> **Tekstblok**:
>>>

Beluister hier de column

Lieve mensen, Rozenburg is een dorp met iets meer dan twaalfduizend inwoners. Eigenlijk zou je het ook een kleine stad kunnen noemen of als je hatelijk wil wezen een uit de hand gelopen nieuwbouwwijk. Hoe dan ook, daar is op het moment ophef. Er wordt over gedacht de politiepost op te heffen. Die kun je – schijnt men bij de prinsemarij te denken – ook wel verplaatsen naar Hellevoetsluis, vijftien kilometer verderop. Daardoor voelen de Rozenburgers zich  onveiliger dan ooit. Nu wordt door de boven ons gestelden wel gezegd dat onveiligheid vooral een gevoel is. Nou, als dat klopt, dan hebben ze in Rozenburg extra reden zich in het nauw gedreven te voelen. Ze hebben daar toch al de indruk dat ze in de hoek zitten waar de klappen vallen.

Dat heeft voor een deel te maken met hun  bijzondere geschiedenis

Het eiland Rozenburg kreeg pas vorm aan het begin van de zeventiende eeuw. Oorspronkelijk lag daar een heel brede monding van de Nieuwe Maas en het Scheur tussen Den Briel en de Hoek van Holland. Die verzandde steeds meer en daardoor werd het haalbaar zandplaten, die bij eb boven water kwamen, in te polderen. Men begon volgens mij achter de duinen van het stuk Hoek van Holland dat De Beer heette en legde van daaruit de ene na de andere polder aan. Het land kwam op den duur in handen van hele grote akkerbouwbedrijven.

<<<

> **Opgeslagen gegevensregels**:
>>>

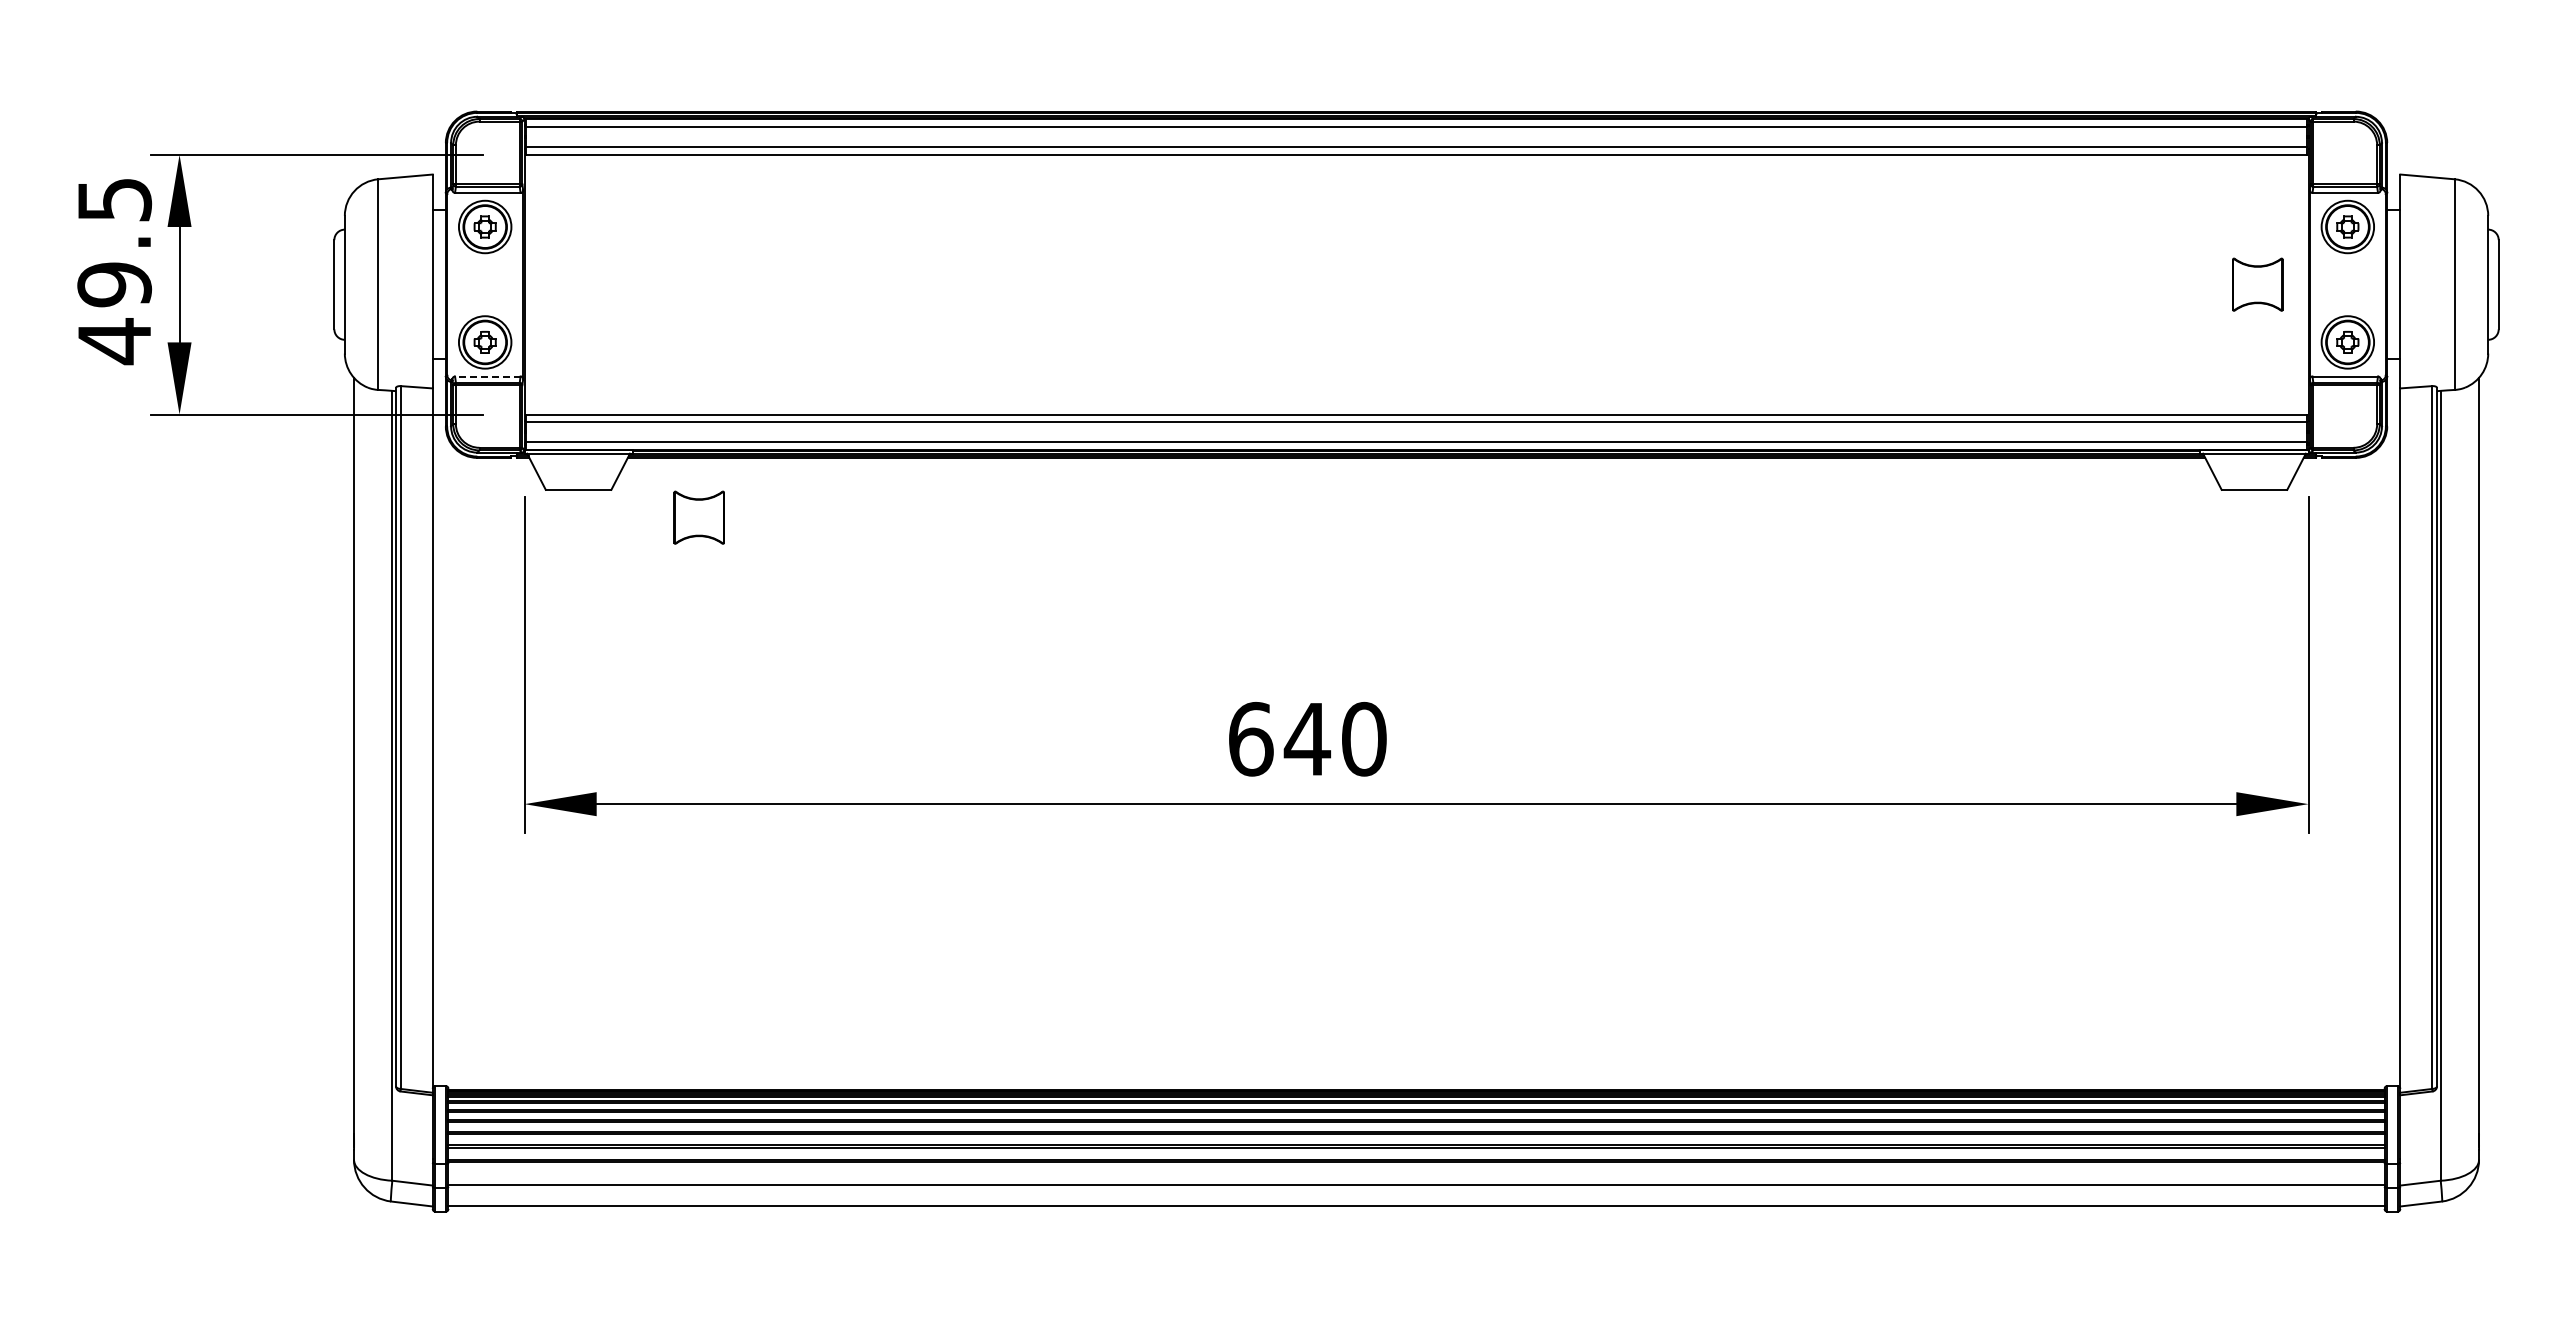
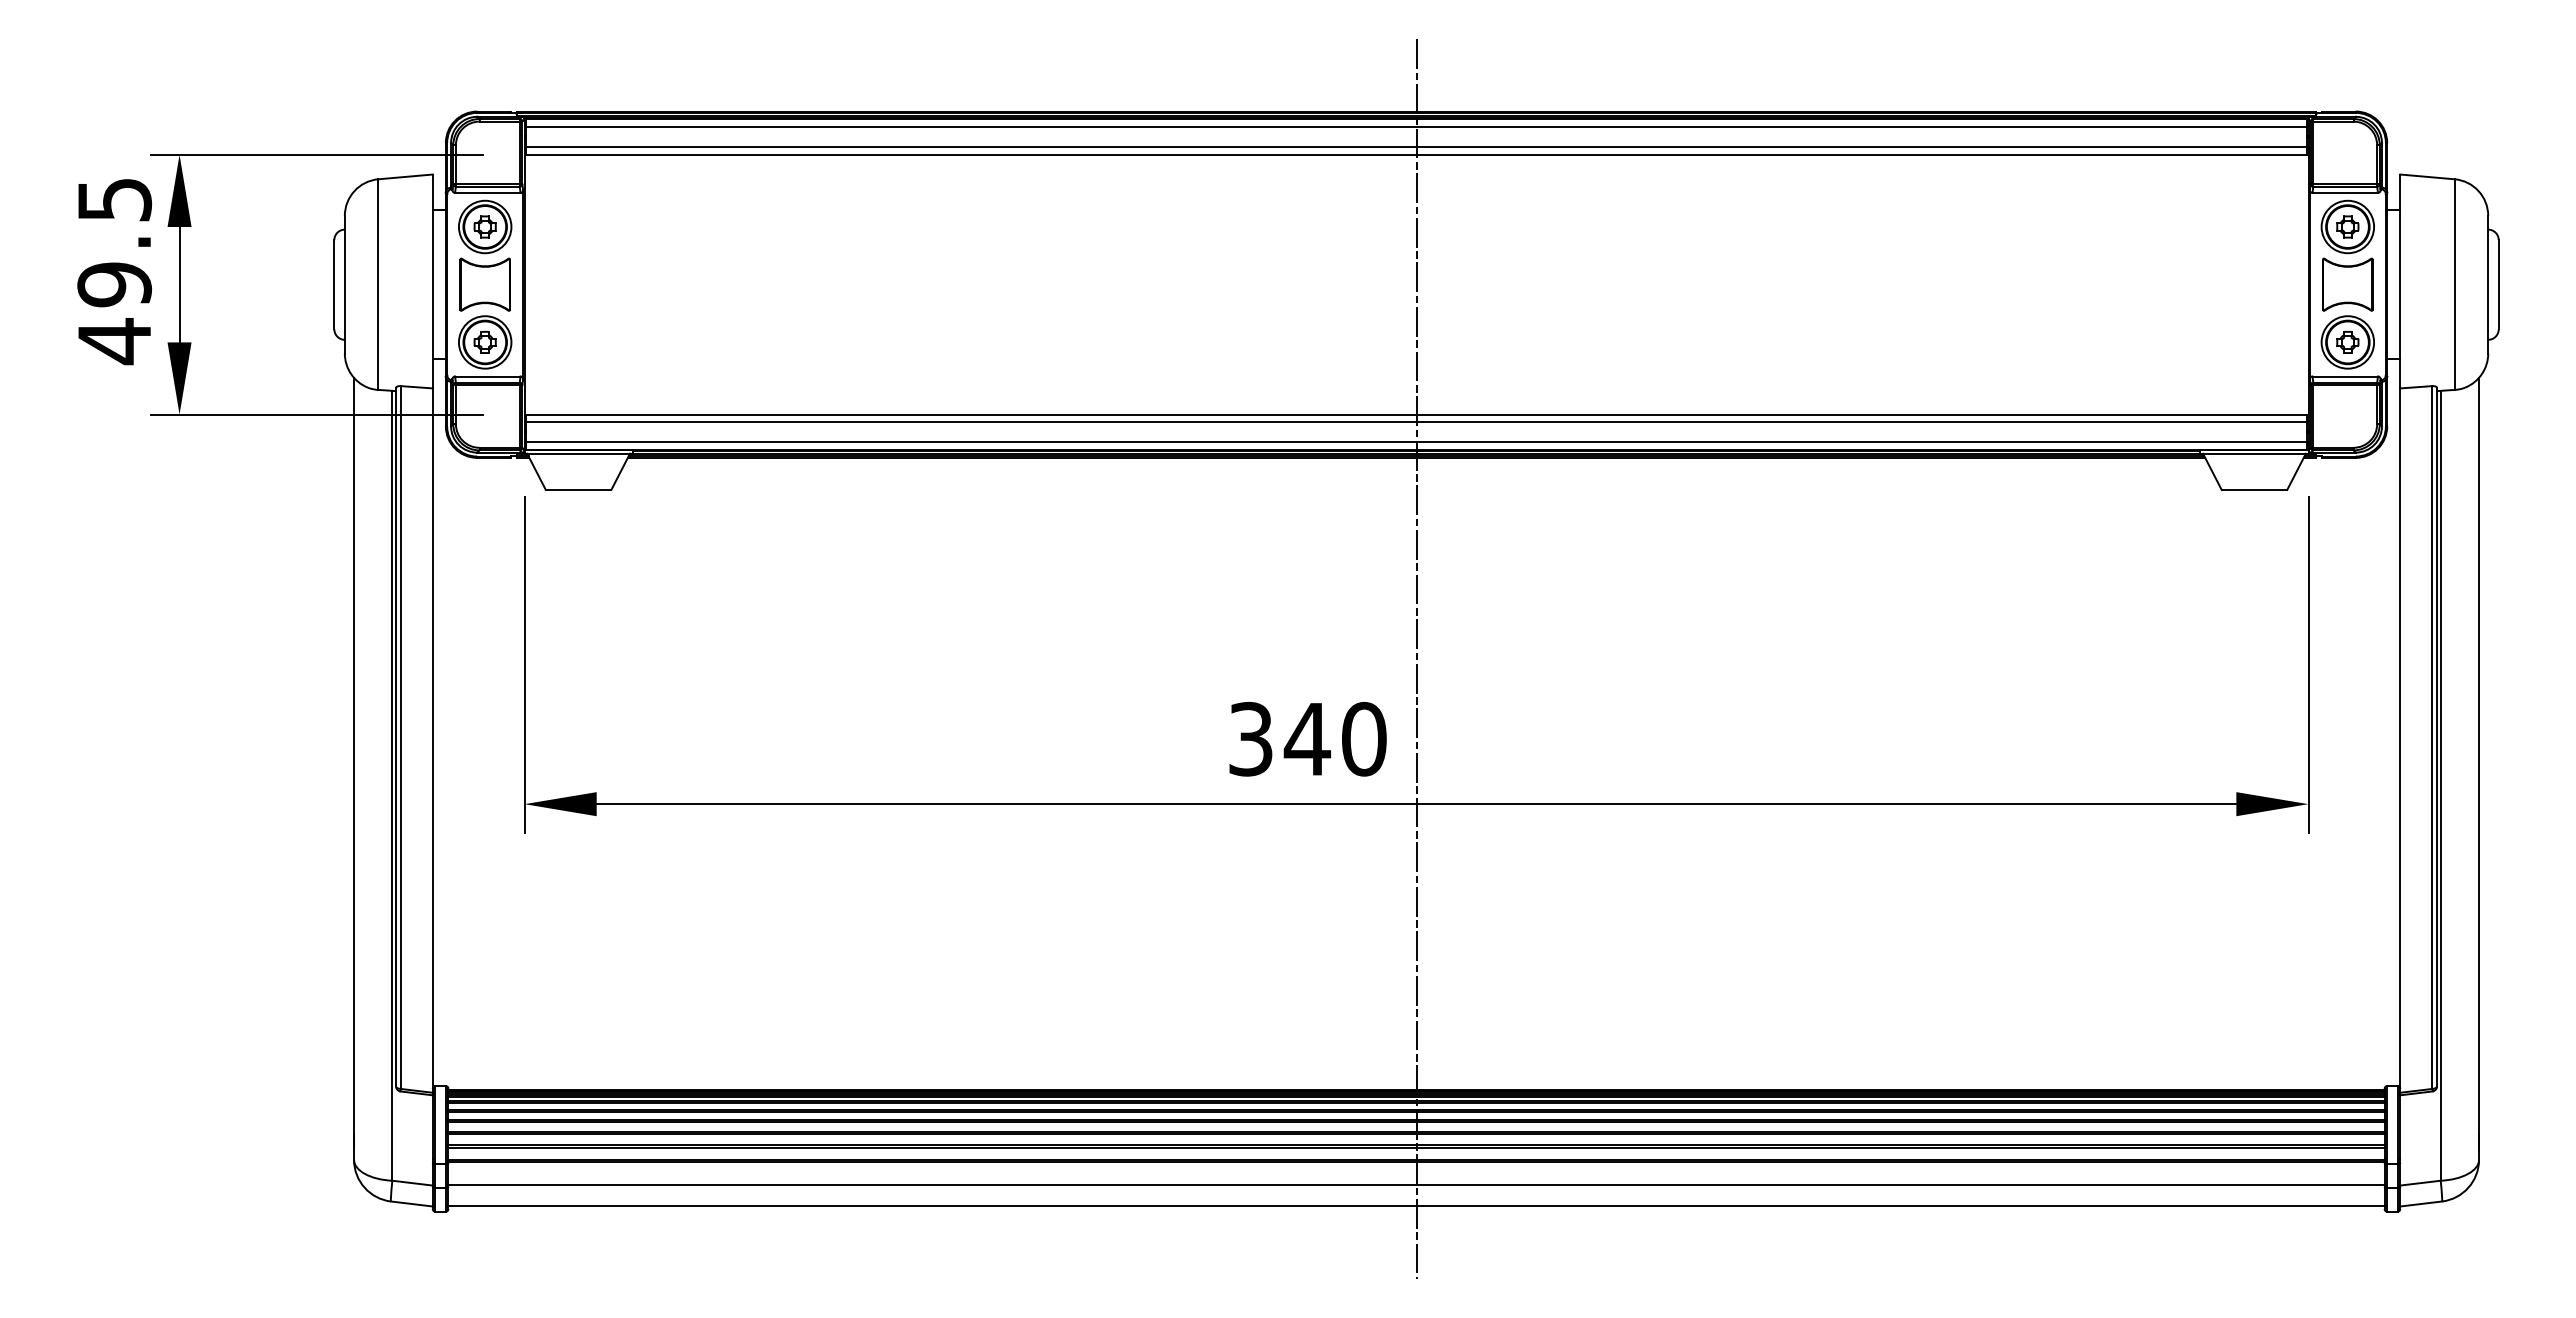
part at (2257, 284) position: (2257, 284) -> (2347, 284)
line at (487, 376): dashed -> solid
part at (698, 517) position: (698, 517) -> (484, 284)
line at (1416, 658): none -> present
text at (1251, 738): 640 -> 340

<<<

> **Taakomschrijving**: Neem graag het deel van de column over Rozenburg letterlijk over, tussen "Beluister hier de" en "de klappen vallen.", beide inbegrepen.

> **Uitgewerkte oplossing**:
Beluister hier de column

Lieve mensen, Rozenburg is een dorp met iets meer dan twaalfduizend inwoners. Eigenlijk zou je het ook een kleine stad kunnen noemen of als je hatelijk wil wezen een uit de hand gelopen nieuwbouwwijk. Hoe dan ook, daar is op het moment ophef. Er wordt over gedacht de politiepost op te heffen. Die kun je – schijnt men bij de prinsemarij te denken – ook wel verplaatsen naar Hellevoetsluis, vijftien kilometer verderop. Daardoor voelen de Rozenburgers zich  onveiliger dan ooit. Nu wordt door de boven ons gestelden wel gezegd dat onveiligheid vooral een gevoel is. Nou, als dat klopt, dan hebben ze in Rozenburg extra reden zich in het nauw gedreven te voelen. Ze hebben daar toch al de indruk dat ze in de hoek zitten waar de klappen vallen.